Depuis quelques jours, le débat sur la réalisation ou non de l’émissaire de Cambéréne occupe l’actualité et les tractations se faisant dans les coulisses. Si la reprise des travaux d’expansion de l’émissaire est annoncée par le Premier Ministre Souleymane Ndéné NDIAYE, le président WADE se charge lui-même. Le rejet sans réserve du projet d’agrandissement de la canalisation relève d’un constat légitime des populations pour l’obtention d’un cadre de vie meilleur en tant que citoyens du pays. Si les motivations sont bien définies d’avance pour se figer sur « l’incompréhension » des populations, la marginalisation de cette cite religieuse en est un problème de fond dans ce bras de fer.
Jusqu’à ce jour vous avez honte de vous-mêmes, Cher PRESIDENT de tous les « sénégalais », votre fierté ne gagne plus en grandeur d’âme, et votre esprit, qui éprouve une sensibilité absurde à l’égard de ton Peuple, se nourrit d’émotions désespérées, d’un déficit de discernement du bien ou du mal. Ce qui vous rend mal à l’aise consciencieusement devant l’absolue considération envers ceux qui vous ont porté à la magistrature suprême en 2000. Je m’en passe de vos dérives étatiques pour une simple remarque bien fondée, que vous avez abusé des vertus de toute une nation aux mérites d’une simple et unique famille qui pourrait exister dans notre pays, celle des « WADE ». Vous avez montré à tout le Peuple votre familialisme étouffant et abêtissant, qui a pour fonction médiocrité, désespoir, et un abrutissement généralisés. A l’heure, vous n’avez rien négligé en commençant par les institutions de notre chère république jusqu’au plus petit mouvement ou association pour créer la diversion à vos profits. Mais parfois votre instinct de fin politicien vous met dos au mur, a priori face à vos responsabilités. Je serais bref sur vos dérives et coups bas pour vous signifier que vous avez tant humilié de dignes gens du pays en fouinant dans les rouages tant religieux que politiques dans le seul but d’une manigance calquée à des fins de politiques partisanes.

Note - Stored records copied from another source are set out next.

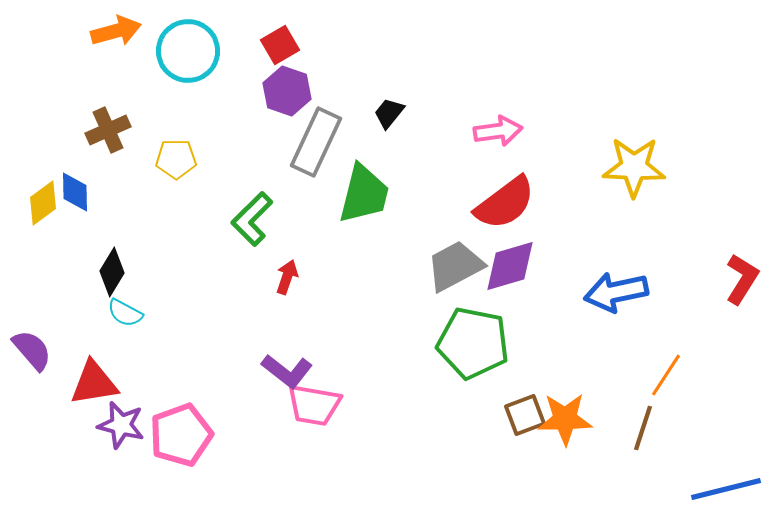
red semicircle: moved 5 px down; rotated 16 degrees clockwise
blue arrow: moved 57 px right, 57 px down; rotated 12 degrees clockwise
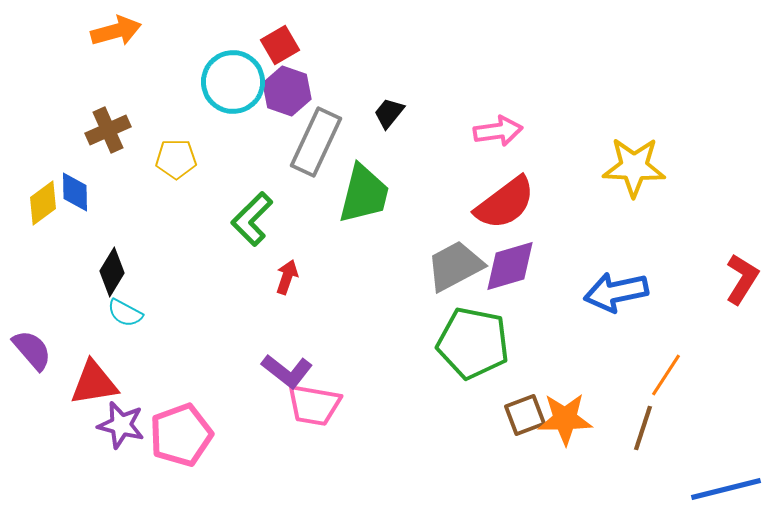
cyan circle: moved 45 px right, 31 px down
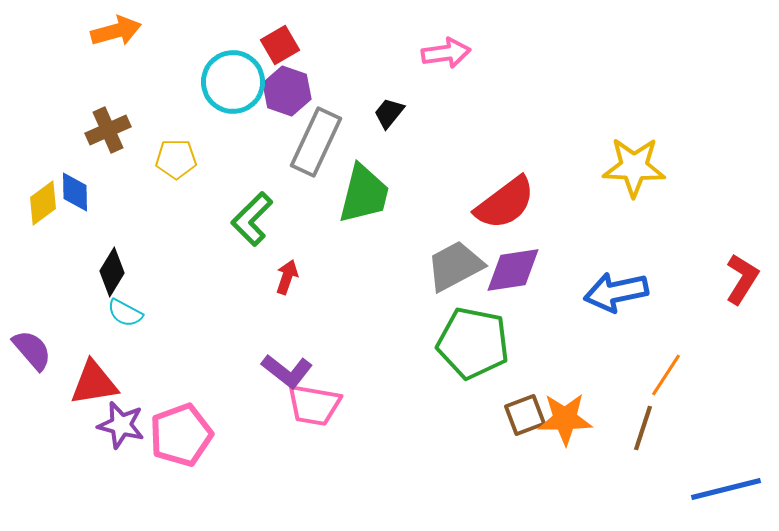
pink arrow: moved 52 px left, 78 px up
purple diamond: moved 3 px right, 4 px down; rotated 8 degrees clockwise
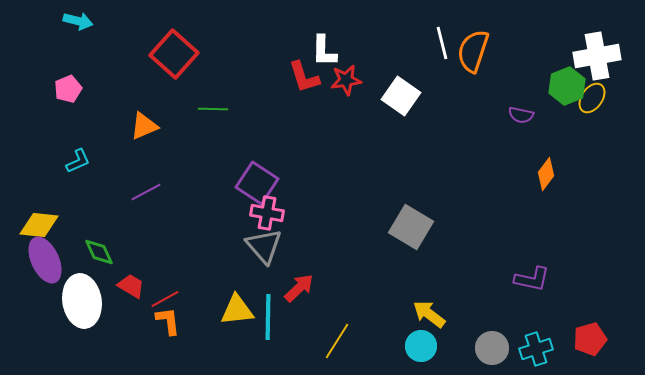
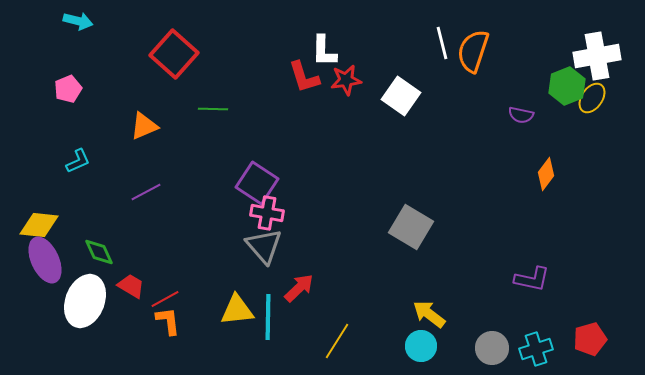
white ellipse: moved 3 px right; rotated 30 degrees clockwise
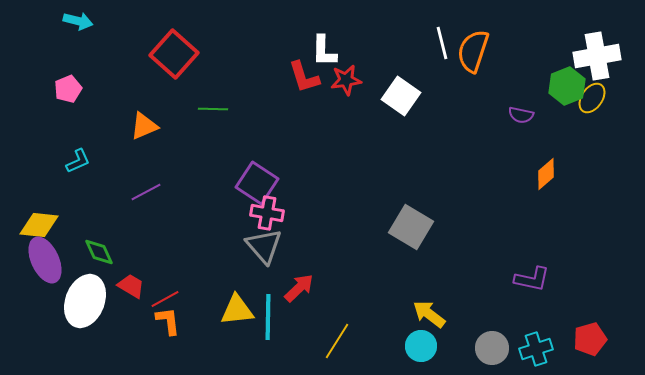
orange diamond: rotated 12 degrees clockwise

Vous vous êtes distingués maître à l’œuvre en ce sens, diviser pour mieux régner. Mais par méconnaissance vous vous trompez parfois de cible. Il y a de dignes citoyens dans ce pays. L’oppression que vous faites à la communauté layène en général, et aux populations de Cambérène en particulier n’est qu’un signe d’indifférence et de désolation à leur égard. Et vous n’avez jamais porté à cœur vos multiples humiliations subies dans cette cité religieuse. Cependant quand on se remémore la monstruosité du régime libéral, ultra-autoritaire du genre monarchique, il y a de quoi se poser des questions sur votre propre personne. L’on se souvient fraichement de la façon la plus ignoble dont vous avez abusé de la courtoisie ou générosité de certains chefs religieux ou politiques pour faire de leurs fiefs un bastion ou règne la zizanie. Et vous avez opté par médisance trahir, trahir qui ? Son propre Peuple.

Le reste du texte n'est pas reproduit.